Allow specification for GPU device index #96

jwallwork23 · 2024-03-22T09:24:36Z

Closes #85.

The main change associated with this PR is allowing the GPU device index to be specified for the following functions and subroutines:

torch_zeros (C++) / torch_tensor_zeros (Fortran)
torch_ones (C++) / torch_tensor_zeros (Fortran)
torch_empty (C++)
torch_from_blob (C++) / torch_tensor_from_blob (Fotran)
torch_jit_load (C++) / torch_module_load (Fortran)
torch_tensor_from_array_${PREC}$_${RANK}$d (Fortran)

To avoid confusion/ambiguity, device is replaced by device_type in several places in the code, as device_type and device_index are consistent with the naming used in CUDA.

The GPU device index is specified using an additional argument, although this is made optional both in C++ and Fortran to ensure that the examples can be run without modification. In the case of torch_jit_load / torch_module_load, the device_type also needed to be added as an optional argument to support the new functionality.

If unset:

device_type defaults to torch_kCPU
device_index defaults to -1 if device_type is torch_kCPU and 0 if device_type is torch_kGPU.

New functions called torch_tensor_get_device_index are introduced so that we can test the new functionality.

jwallwork23 · 2024-03-22T09:27:15Z

Here is the test that I used:

! Import precision info from iso
use, intrinsic :: iso_fortran_env, only : sp => real32

! Import our library for interfacing with PyTorch
use ftorch

! Import MPI
use mpi

implicit none

! Set precision for reals
integer, parameter :: wp = sp

! Set up Fortran data structures
real(wp), dimension(5), target :: in_data
integer :: tensor_layout(1) = [1]

! Set up Torch data structures
type(torch_tensor) :: in_tensor
integer :: device_type
integer :: device_index

! MPI configuration
integer rank, ierr

call mpi_init(ierr)
call mpi_comm_rank(mpi_comm_world, rank, ierr)

========================================

**Written task a:**
Copy the records line for line, from their first line through the line containing "genus: Pinus", with both ends included.

**Data for processing:**
========================================

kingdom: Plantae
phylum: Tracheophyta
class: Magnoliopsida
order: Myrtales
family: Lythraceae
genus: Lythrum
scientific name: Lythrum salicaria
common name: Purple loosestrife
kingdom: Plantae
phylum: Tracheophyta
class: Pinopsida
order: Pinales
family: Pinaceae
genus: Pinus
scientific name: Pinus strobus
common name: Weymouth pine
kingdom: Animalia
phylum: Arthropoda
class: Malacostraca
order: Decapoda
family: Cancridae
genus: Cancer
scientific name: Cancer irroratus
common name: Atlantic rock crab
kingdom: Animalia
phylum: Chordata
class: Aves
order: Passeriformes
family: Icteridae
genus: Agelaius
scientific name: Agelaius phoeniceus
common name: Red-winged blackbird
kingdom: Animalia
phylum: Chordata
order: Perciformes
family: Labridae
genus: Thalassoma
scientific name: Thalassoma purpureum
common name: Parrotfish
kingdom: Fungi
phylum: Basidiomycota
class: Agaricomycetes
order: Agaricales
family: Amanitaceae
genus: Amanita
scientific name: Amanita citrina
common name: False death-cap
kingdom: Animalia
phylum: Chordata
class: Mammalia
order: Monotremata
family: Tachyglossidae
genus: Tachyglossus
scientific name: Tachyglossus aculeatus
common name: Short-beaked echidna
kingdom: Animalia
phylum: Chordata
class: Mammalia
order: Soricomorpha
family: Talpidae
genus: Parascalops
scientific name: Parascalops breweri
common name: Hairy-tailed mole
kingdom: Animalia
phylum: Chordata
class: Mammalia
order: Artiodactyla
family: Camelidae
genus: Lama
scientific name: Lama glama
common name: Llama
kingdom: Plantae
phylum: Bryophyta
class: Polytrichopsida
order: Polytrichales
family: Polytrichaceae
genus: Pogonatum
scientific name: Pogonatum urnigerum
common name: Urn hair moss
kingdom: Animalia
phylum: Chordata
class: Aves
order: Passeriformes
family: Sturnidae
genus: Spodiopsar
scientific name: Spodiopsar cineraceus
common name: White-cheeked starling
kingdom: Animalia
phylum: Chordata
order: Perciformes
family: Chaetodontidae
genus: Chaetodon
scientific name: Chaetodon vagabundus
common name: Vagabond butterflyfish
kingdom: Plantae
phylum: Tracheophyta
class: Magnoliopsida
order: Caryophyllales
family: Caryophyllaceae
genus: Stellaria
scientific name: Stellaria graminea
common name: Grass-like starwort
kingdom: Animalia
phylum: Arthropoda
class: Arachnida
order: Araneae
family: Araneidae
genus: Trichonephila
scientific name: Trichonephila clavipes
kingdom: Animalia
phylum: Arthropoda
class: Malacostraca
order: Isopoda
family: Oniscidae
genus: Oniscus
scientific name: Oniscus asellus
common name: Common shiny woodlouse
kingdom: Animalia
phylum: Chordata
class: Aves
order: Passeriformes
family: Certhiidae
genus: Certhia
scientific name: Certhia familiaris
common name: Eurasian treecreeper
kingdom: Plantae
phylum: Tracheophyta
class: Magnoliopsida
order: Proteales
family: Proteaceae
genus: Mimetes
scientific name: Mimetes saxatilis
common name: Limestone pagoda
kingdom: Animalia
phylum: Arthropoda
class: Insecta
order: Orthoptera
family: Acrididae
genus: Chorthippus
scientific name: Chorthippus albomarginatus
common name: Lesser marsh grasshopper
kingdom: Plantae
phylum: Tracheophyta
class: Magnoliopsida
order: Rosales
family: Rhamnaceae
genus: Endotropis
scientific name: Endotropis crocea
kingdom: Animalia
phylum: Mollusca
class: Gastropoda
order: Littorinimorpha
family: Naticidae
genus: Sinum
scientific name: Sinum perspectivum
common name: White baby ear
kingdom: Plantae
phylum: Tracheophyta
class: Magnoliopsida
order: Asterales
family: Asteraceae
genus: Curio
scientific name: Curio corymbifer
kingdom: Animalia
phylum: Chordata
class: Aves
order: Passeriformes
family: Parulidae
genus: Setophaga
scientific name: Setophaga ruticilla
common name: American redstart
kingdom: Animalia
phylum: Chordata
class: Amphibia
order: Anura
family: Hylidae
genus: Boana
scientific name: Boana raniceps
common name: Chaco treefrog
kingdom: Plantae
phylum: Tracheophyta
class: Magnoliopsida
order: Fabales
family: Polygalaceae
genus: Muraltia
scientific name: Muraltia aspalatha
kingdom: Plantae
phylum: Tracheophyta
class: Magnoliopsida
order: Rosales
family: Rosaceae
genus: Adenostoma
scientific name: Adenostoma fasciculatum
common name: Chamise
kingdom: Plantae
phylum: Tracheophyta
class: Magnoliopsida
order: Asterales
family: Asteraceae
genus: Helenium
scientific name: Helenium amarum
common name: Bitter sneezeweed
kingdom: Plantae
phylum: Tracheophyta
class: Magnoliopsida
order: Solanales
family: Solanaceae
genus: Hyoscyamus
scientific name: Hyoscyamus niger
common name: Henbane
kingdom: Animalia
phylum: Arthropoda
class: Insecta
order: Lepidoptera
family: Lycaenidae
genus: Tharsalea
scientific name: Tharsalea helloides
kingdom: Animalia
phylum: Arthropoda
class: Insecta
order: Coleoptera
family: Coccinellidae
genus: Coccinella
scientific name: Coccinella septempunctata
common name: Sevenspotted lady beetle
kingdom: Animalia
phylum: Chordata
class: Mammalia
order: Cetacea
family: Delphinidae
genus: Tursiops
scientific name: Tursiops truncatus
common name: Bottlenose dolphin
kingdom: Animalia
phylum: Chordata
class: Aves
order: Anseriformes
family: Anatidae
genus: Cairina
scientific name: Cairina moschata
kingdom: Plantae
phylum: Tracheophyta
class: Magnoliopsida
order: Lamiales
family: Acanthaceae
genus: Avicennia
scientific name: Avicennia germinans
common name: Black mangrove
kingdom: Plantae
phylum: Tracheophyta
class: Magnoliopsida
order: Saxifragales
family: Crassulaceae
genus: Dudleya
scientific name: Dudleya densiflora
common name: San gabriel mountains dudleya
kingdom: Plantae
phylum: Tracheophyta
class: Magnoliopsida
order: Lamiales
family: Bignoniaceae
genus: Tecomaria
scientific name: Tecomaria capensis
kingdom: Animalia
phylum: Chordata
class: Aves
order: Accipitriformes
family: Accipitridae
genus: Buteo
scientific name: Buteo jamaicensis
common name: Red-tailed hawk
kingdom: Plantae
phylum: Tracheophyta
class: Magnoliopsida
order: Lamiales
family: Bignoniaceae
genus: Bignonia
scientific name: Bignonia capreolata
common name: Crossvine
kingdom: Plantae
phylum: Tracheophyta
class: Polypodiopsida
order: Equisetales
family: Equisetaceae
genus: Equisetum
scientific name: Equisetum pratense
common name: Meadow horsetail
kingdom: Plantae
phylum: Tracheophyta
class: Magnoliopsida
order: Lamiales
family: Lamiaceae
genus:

========================================

**Written task b:**
In the pull request, what is the default value of device_index when it is unset and device_type is torch_kGPU?

**Output a:**
kingdom: Plantae
phylum: Tracheophyta
class: Magnoliopsida
order: Myrtales
family: Lythraceae
genus: Lythrum
scientific name: Lythrum salicaria
common name: Purple loosestrife
kingdom: Plantae
phylum: Tracheophyta
class: Pinopsida
order: Pinales
family: Pinaceae
genus: Pinus

**Output b:**
0